Archive | October, 2011

Apple Scones

31 Oct

I am currently desperate for ways to use up apples.  I have about two dozen sitting on the table in our kitchen.  These scones were an excellent way to make use of two of them.  I stuck pretty close to the original recipe, here, because I don’t think I’ve ever made scones before and didn’t want to go too far out on a limb.  I doubled the amount of shredded apple the recipe called for.  As a consequence, these have a very pronounced apple flavor.  They turned out great – tender and crumbly.  They were delicious warm out of the oven and I look forward to making use of them as an on-the-go breakfast snack drizzled with some honey.  In the future, I would probably keep this as one bigger, thicker disc to make some larger scones.  However, these are really great for snack time and were absolutely delicious.  So delicious, in fact, I was inspired to make a savory scone version, which I will be posting in the near future.

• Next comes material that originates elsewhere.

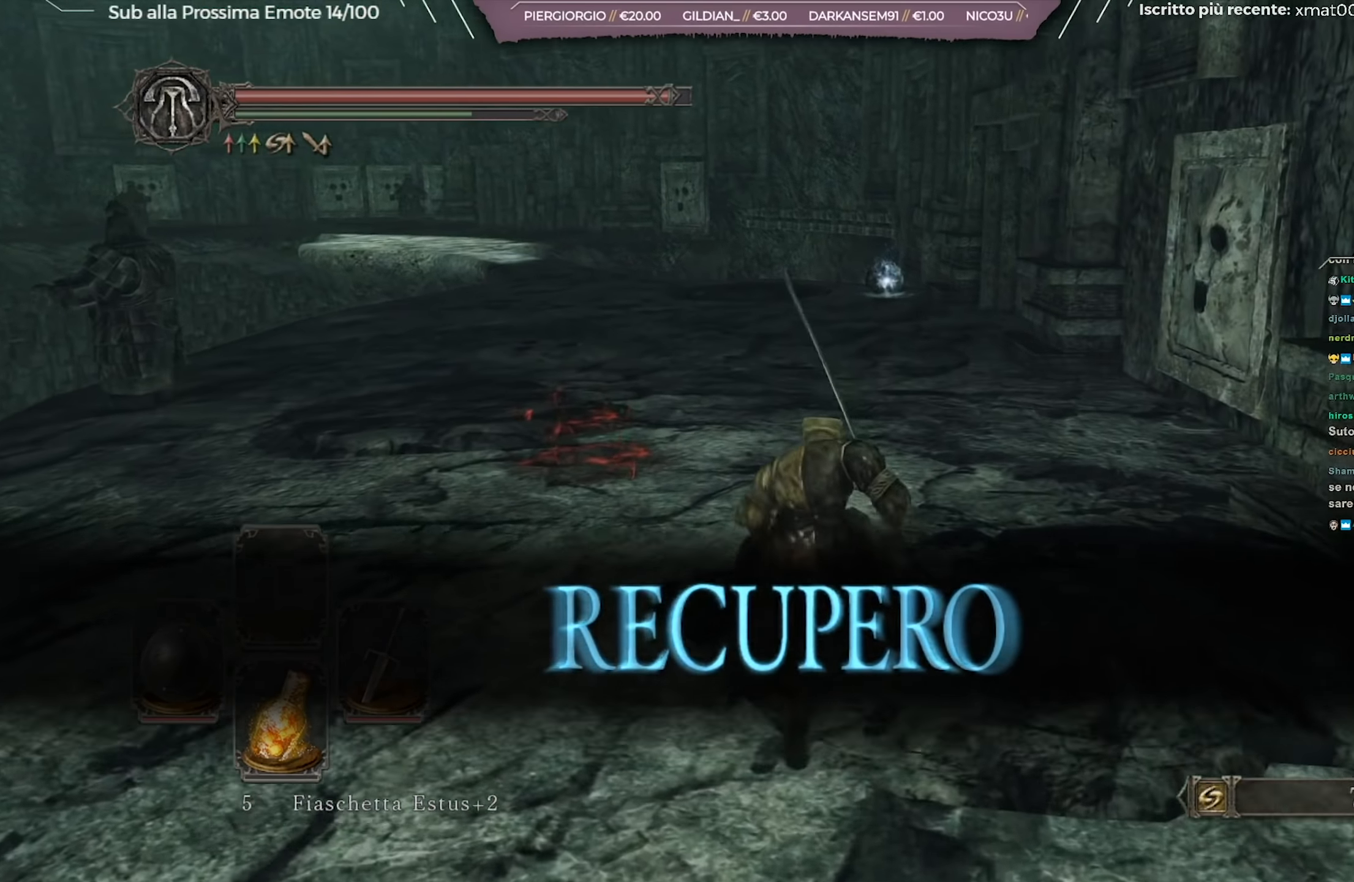
{"buttons": ["B"], "left_stick": "up", "right_stick": "center", "events": []}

The idea to make scones reminded me of that one of my very early culinary inspirations were squirrels, mice, otters, and moles cooking up victory feasts.  Whenever I hear the word scones, I think of the Redwall Series by Brian Jacques, which I was obsessed with as a girl.  The woodland creatures were always holding feasts for all sorts of things, and scones of both the sweet and savory variety were a prominent menu item.  I know I made several recipes I found on the internet way back in the day – back when it took several minutes of screeching and beeping followed by a “Welcome!” to connect to your favorite websites.  There is, to this day, an entire website devoted to Redwall culinary delights – The Redwall Kitchen.  I did not make use of the website with this particular recipe, though now that I am perusing the website I got some pretty good ideas.  A bonus is that almost all of the recipes are vegetarian or pescatarian.

Apple Scones

Adapted from AllRecipes.com

Makes about 12 small scones

2 cups all-purpose flour, plus more for dusting

1/4 cup white sugar

2 tsp. baking powder

1/2 tsp. baking soda

1/2 tsp. salt

1/4 cup butter, chilled (4 tbs.)

2 medium apples, peeled, cored, and shredded (yields about 2 cups)

1/2 cup plus 2 tbs. milk

2 tbs. white sugar

2 tbs. ground cinnamon

Nonstick cooking spray

Preheat oven to 450º.

Combine flour, sugar, baking powder, baking soda, and salt in a large bowl.  Cut in butter until crumbly.  Fold in shredded apple.  Using your hands, slowly work in 1/2 cup milk.  Combine by hand until it just comes together to form a soft dough.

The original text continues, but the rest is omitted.